Accordingly, Sturm could have run at any time. He was not bound by the Oath and Measure. Once he saw the threat posed by the dragon armies, he could have quietly taken off his armor and melted into the populace. Sturm did not. He considered himself bound by the Oath and Measure.
For one to live by the Oath and Measure meant one was to be judged by the Oath and the Measure. The leader of the knights, a friend of Sturm’s father and also one of the knights who remembered honor, found Sturm guilty to the letter of the law. He then prescribed a punishment to the letter of the law. Sturm had to take off his father’s armor and command a squad at the High Clerists tower which the dragon armies would have to pass to invade. It was a suicide mission. The knights were too weak from their infighting to win. However, the punishment also meant that Sturm had to be knighted–a squire could not command a regiment of full knights!
On the journey to the tower, Sturm earned the trust of his regiment. They joined together as a unit. When the armies approached the tower, Sturm went to the top of the tower and challenged the Dragon Highlord to a duel. Armed only with his father’s sword (which he had been allowed to keep), Sturm fought and lost.
It was a beautiful Xanatos Gambit. Had Sturm won, the armies would have retreated. But his death brought unity to the knights. When they saw that Sturm was so committed to the Oath and the Measure that he would face impossible odds to fulfill his orders, they rallied. The pass was held. The armies routed.

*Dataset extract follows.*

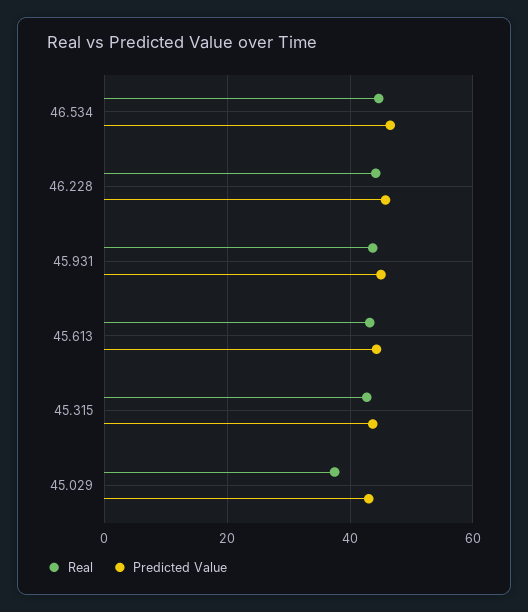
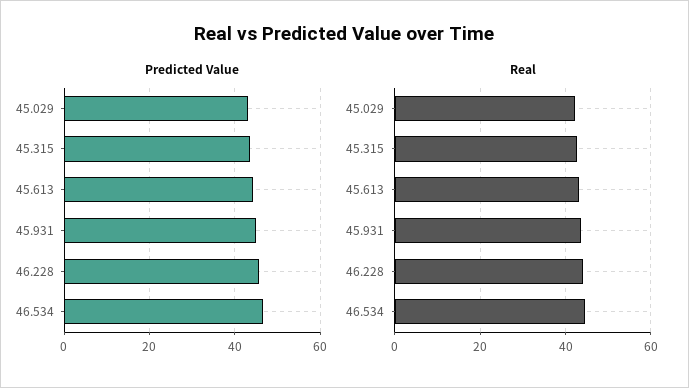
Real, 45.029: 38 -> 42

Sturm’s actions had bought time for other heroes, and they now controlled a relic that drove most of the invaders insane.
Sturm died at peace.
The ramifications of his actions were shown in later books. Not only did those knights rally to unity, the rest of the knighthood put aside their divisions. In times to come, Sturm was counted one of the three greatest knights: Vinas Solamnus, Huma Dragonsbane, and Sturm Brightblade.
Sturm lived a life of honor and died the same way. His death was important and served a greater purpose.
What’s the best death scene you’ve read?